Блаженство и страданье События

Блаженство и страданье

Мариинский театр привез «ПарсифалЯ» в концертном исполнении в «Зарядье»

Не каждый причастится Святых Даров, узрит Чашу Грааля. Не каждому по силам принять вызов «торжественного, священного сценического действа» (как определил «Парсифаль» сам Рихард Вагнер), прожив его одним духом, в один вечер, до конца.

Во всяком случае, когда из зала, сперва робкими одиночками, а затем и стройным потоком, стали убывать слушатели, сердце наполнялось досадой меньше, чем христианским состраданием. А в памяти возникала главка из «Хроники моей жизни» Стравинского, и виделся силуэт Игоря Фёдоровича, неподвижно застывшего в скрипучем кресле на байройтском представлении «Парсифаля» в 1911 году, и слышались его слова: «Скорее бы окончилось действие, и прекратились мои мучения». Но почему-то все же не хватало призывной фанфары, возвестившей бы о начале мистерии, строгой тишины вместо аплодисментов, даже издающего треск стула вместо комфортных, принимающих любой уклон, кресел «Зарядья». Потому что «Парсифаль» в самом деле ждет немалого труда души и тела, но вознагражденный за усилие терпеливый слушатель, рано или поздно, но уж непременно скажет самому себе: «Блаженство то страданье…», подобно главному герою оперы.

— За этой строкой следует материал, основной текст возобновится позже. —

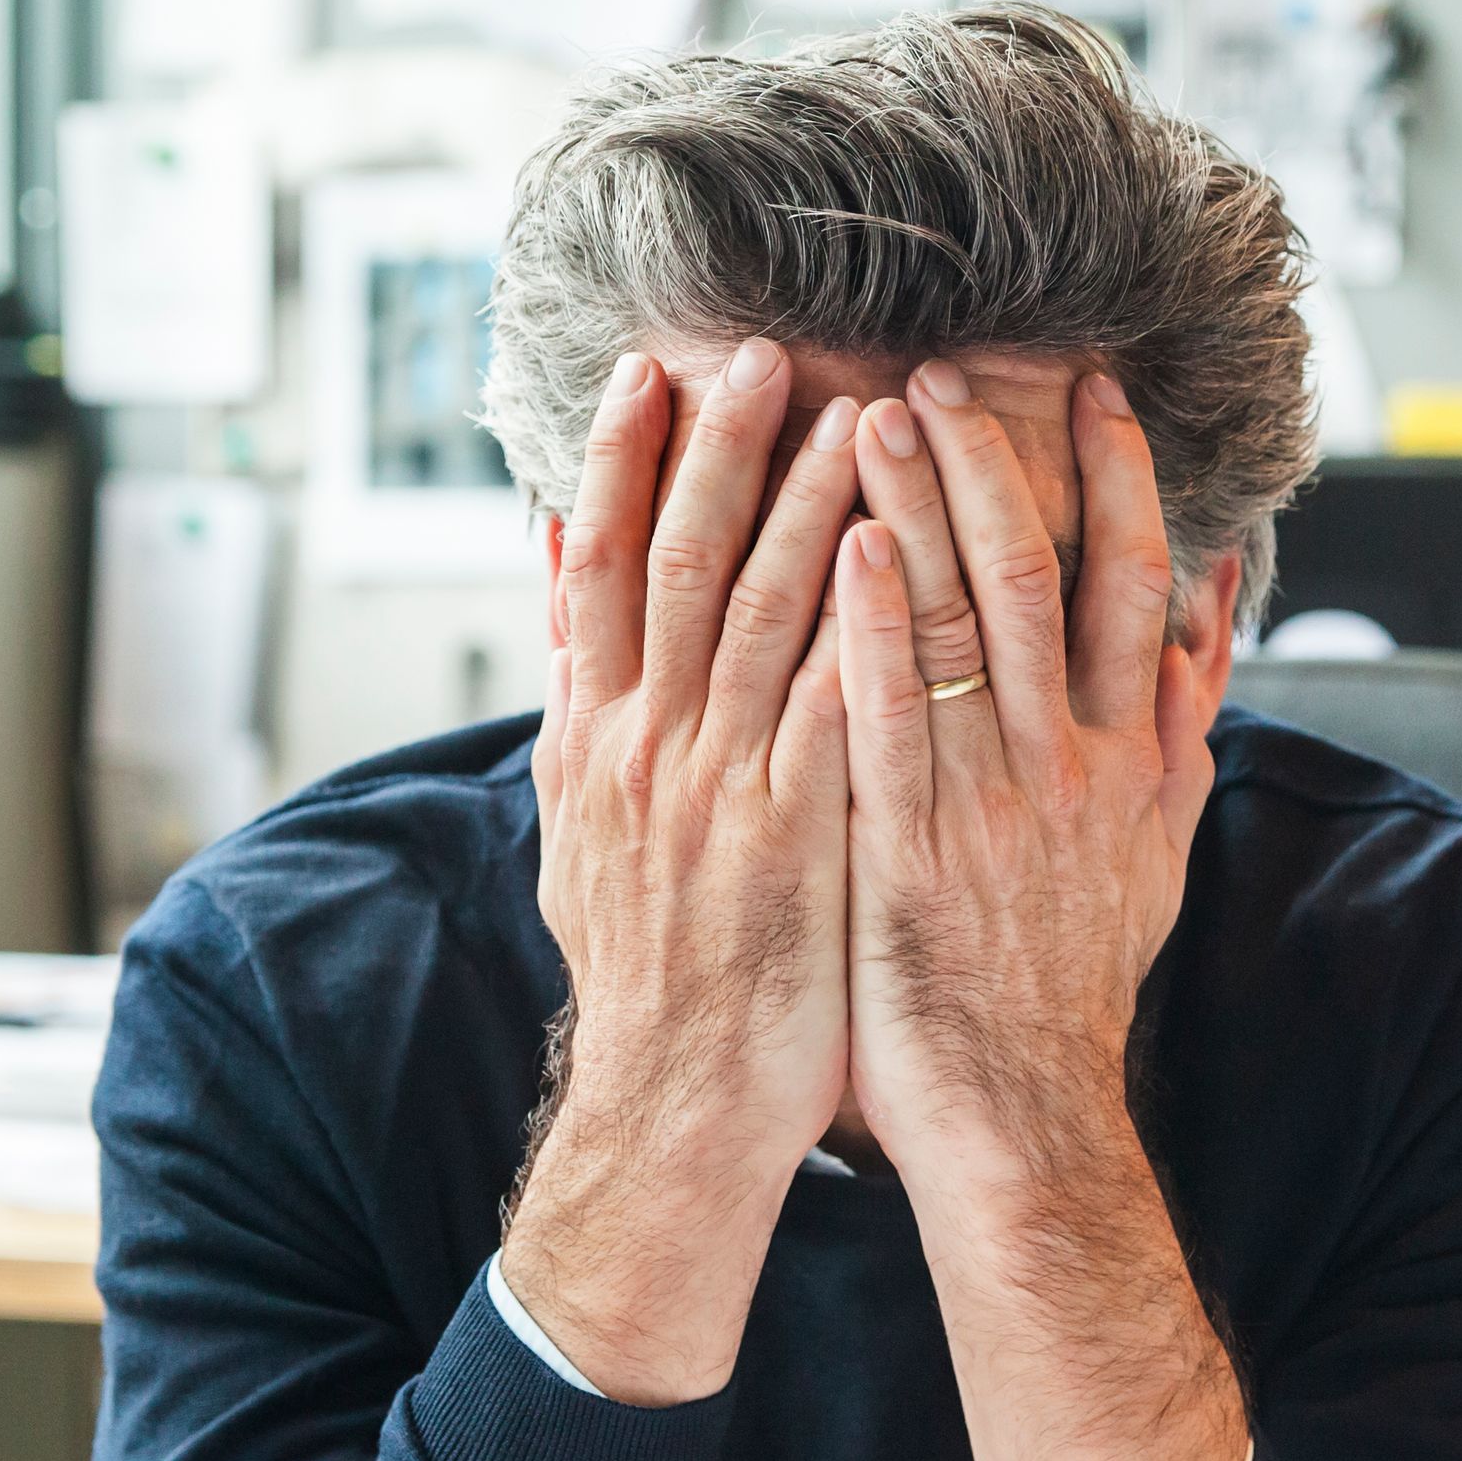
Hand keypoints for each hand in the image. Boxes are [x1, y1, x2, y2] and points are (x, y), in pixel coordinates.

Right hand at [503, 343, 861, 1403]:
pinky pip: (834, 707)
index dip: (625, 462)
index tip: (653, 369)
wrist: (676, 1106)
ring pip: (765, 617)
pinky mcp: (795, 840)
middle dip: (719, 451)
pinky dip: (864, 625)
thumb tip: (557, 560)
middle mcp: (644, 750)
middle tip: (764, 354)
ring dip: (809, 507)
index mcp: (592, 739)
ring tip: (856, 418)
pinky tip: (904, 558)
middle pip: (680, 564)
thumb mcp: (578, 823)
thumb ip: (575, 689)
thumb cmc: (648, 968)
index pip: (601, 567)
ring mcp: (719, 792)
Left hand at [832, 362, 1246, 1460]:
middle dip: (1000, 460)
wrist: (1024, 1115)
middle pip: (1047, 577)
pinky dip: (875, 626)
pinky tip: (844, 546)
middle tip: (951, 364)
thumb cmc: (1069, 981)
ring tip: (877, 411)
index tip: (1086, 385)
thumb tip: (1216, 604)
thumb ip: (1185, 720)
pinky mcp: (916, 845)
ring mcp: (997, 802)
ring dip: (922, 509)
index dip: (1113, 476)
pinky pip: (894, 713)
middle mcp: (1076, 763)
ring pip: (963, 624)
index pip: (1132, 583)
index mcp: (1132, 755)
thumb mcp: (1158, 843)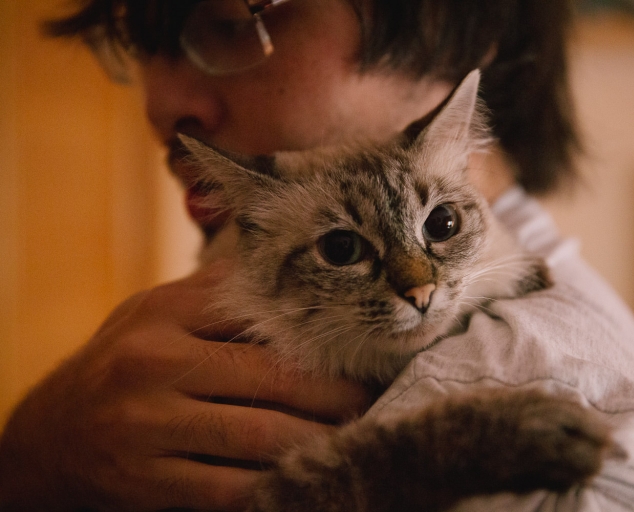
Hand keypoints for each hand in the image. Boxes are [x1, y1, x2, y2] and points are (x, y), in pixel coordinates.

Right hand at [0, 260, 369, 510]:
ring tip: (360, 438)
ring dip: (319, 440)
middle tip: (378, 398)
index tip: (363, 346)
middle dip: (336, 393)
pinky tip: (309, 478)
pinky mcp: (146, 480)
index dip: (320, 335)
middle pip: (272, 376)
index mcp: (164, 313)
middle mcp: (154, 362)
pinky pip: (229, 487)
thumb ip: (215, 296)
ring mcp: (147, 424)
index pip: (258, 314)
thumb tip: (293, 273)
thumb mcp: (154, 315)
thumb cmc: (121, 365)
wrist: (46, 439)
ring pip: (261, 435)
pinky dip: (276, 486)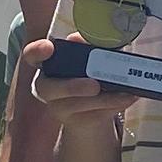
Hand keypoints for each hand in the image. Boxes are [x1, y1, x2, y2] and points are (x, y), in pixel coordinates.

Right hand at [21, 38, 135, 128]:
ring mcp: (57, 107)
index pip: (32, 55)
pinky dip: (113, 106)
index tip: (49, 47)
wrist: (91, 108)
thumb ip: (91, 46)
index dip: (37, 51)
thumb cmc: (89, 73)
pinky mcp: (73, 123)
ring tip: (126, 92)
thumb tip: (89, 38)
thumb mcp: (93, 57)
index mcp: (47, 64)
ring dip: (103, 99)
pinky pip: (92, 116)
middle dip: (72, 87)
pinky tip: (129, 97)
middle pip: (50, 88)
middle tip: (94, 86)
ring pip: (76, 105)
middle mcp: (46, 87)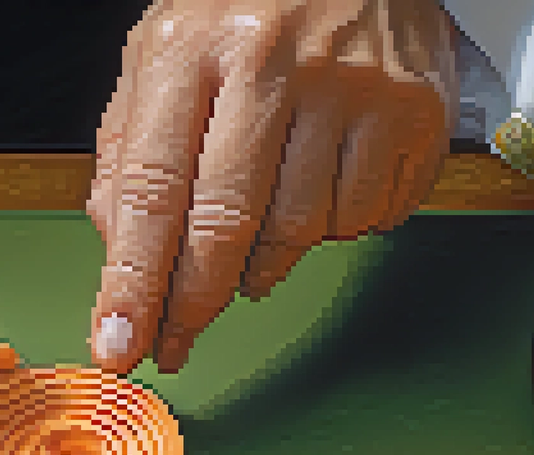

У героев этого концертного исполнения во всех смыслах есть имена. Солисты Мариинского театра – Михаил Векуа (Парсифаль), Алексей Марков (Амфортас), Юрий Воробьёв (Гурнеманц), Михаил Петренко (Клингзор), Владимир Феляуэр (Титурель) и дебютантка в партии Кундри, солистка театра и выпускница Академии молодых певцов Юлия Маточкина – предприняли поистине героическое усилие, с профессиональным достоинством преодолев пятичасовой марафон.

Подробный рассказ об этом разумнее услышать от моих коллег, ценителей вокального искусства. Я же, вслед за Чайковским, вижу в вагнеровских музыкальных драмах прежде всего великие симфонические партитуры. Сольные и хоровые партии «Парсифаля» мне интересны красками, которые Вагнер группирует на полотне, выстраивая своеобразную драматургию: первое отделение – басо-баритоновый фундамент, второе – первенство сопрано с тенором, третье – сочетание высоких и низких голосов. Меня занимает синтез вокальных тембров с тембрами инструментальными и то, как синтез этот реализовал Валерий Гергиев.

Конечно, оркестр Мариинского театра в руках маэстро стремится к европейским оркестровым стандартам и успешно соответствует им: прибранный компактный звук, ясность и некоторая однородность партитурной вертикали. Все это отлично отвечало оркестровке «Парсифаля», характерному для нее мягкому свечению высоких тембров, где даже басовая основа делается воздушнее и легче.

Поначалу казалось, что вступления отдельных инструментов и групп несколько небрежны, имеют рваные края, но потом это ушло. Вскоре сама музыка себя заколдовала. Да и мне, воспитанной на великих вагнеровских записях Шолти, нужно было привыкнуть, потому что у Шолти – всегда определенная атака (именно атака!) вступлений, широкий осязаемый звук, и каждая новая кульминация ждет не дождется своего часа, чтобы сменить прежнюю, забравшись на еще большую экспрессивную волну. У Гергиева иначе. Его стиль – зыбкое мерцание, неясные, словно растушеванные переходы, приглушенная динамика. Но зато кульминации рождались энергией разрыва долго сдерживаемой материи, раздвигали полюса регистров, обегая кольцо слушателей, воспламеняли нас. И каждый в те минуты мог присягнуть вагнеровскому гению, приняв: «Познанья свет и состра­данья мощь!»